I don’t think “mindless happiness” is the proper response to real problems. Though I thought it clear from the post, “happiness” is a response to very difficult circumstances. Optimism is a survival mechanism. This can be observed in shipwreck situations, long voyages and in societies in wartime. They fantasize about what they’re going to do when everything is over.

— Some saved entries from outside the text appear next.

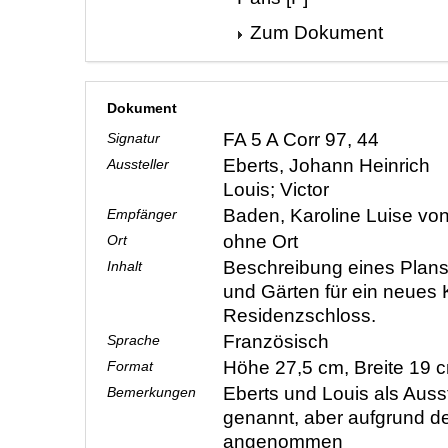
Zum Dokument
Dokument
FA 5 A Corr 97, 44
Signatur
Eberts, Johann Heinrich
Aussteller
Louis; Victor
Baden, Karoline Luise vo
Empfänger
ohne Ort
Ort
Beschreibung eines Plan
Inhalt
und Gärten für ein neues 
Residenzschloss.
Französisch
Sprache
Höhe 27,5 cm, Breite 19
Format
Eberts und Louis als Ausst
Bemerkungen
genannt, aber aufgrund de
angenommen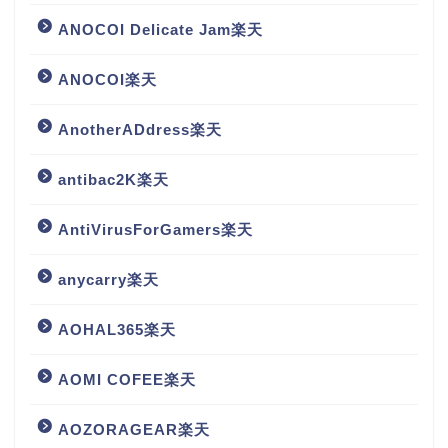
ANOCOI Delicate Jam楽天
ANOCOI楽天
AnotherADdress楽天
antibac2K楽天
AntiVirusForGamers楽天
anycarry楽天
AOHAL365楽天
AOMI COFEE楽天
AOZORAGEAR楽天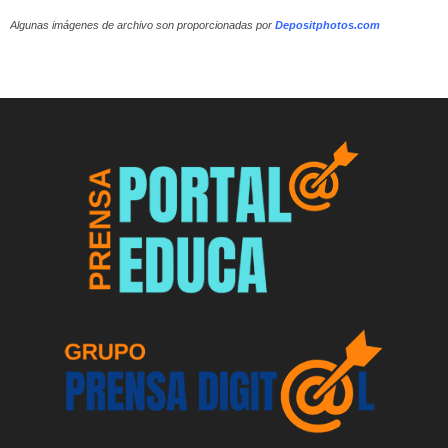
Algunas imágenes de archivo son proporcionadas por
Depositphotos.com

There’ll be blue birds over
The white cliffs of Dover,
Tomorrow, just you wait and see.

There’ll be love and laughter
And peace ever after
Tomorrow, when the world is free.

Of course nobody ever really expected this to literally happen in a rational sense. But in an emotional sense, there was an acknowledged need for a finish line. The Day. VE Day. The Day of Redemption, etc. Obama uses this meme, but in a huckster’s way. Elect me and the oceans will fall, etc. Winston Churchill was wise enough to keep this vision shimmering, but glowing independent of his actions. All he could promise his people was blood, toil, sweat and tears. But beyond that lay the vision. And there’s no denying that this goal, nebulous as it was, sustained so many in the darkest hour, which he had the brilliance to rebrand as the “finest hour”. He didn’t say, as BHO says, we must find an “exit strategy”; he didn’t say as many do now, that “we’re doomed”. He said, I don’t know how, or when, but will win. We will bear the Ring, though we do not know the way. It’s effective because it blends realism with idealism; it turns despair into hope. And he once explained, it was necessary, to be upborne, to stand-to, “because everyone realised how near death and ruin we stood. Not only individual death which is the universal experience, but incomparably more commanding the life of Britain, her message and her glory.” It is fascinating to examine how he blended the stern call to duty with optimism in his most famous speech because “without victory there is no survival.”

If we can stand up to him, all Europe may be freed and the life of the world may move forward into broad, sunlit uplands. But if we fail, then the whole world, including the United States, including all that we have known and cared for, will sink into the abyss of a new Dark Age made more sinister, and perhaps more protracted, by the lights of perverted science. Let us therefore brace ourselves to our duties, and so bear ourselves, that if the British Empire and its Commonwealth last for a thousand years, men will still say, “This was their finest hour.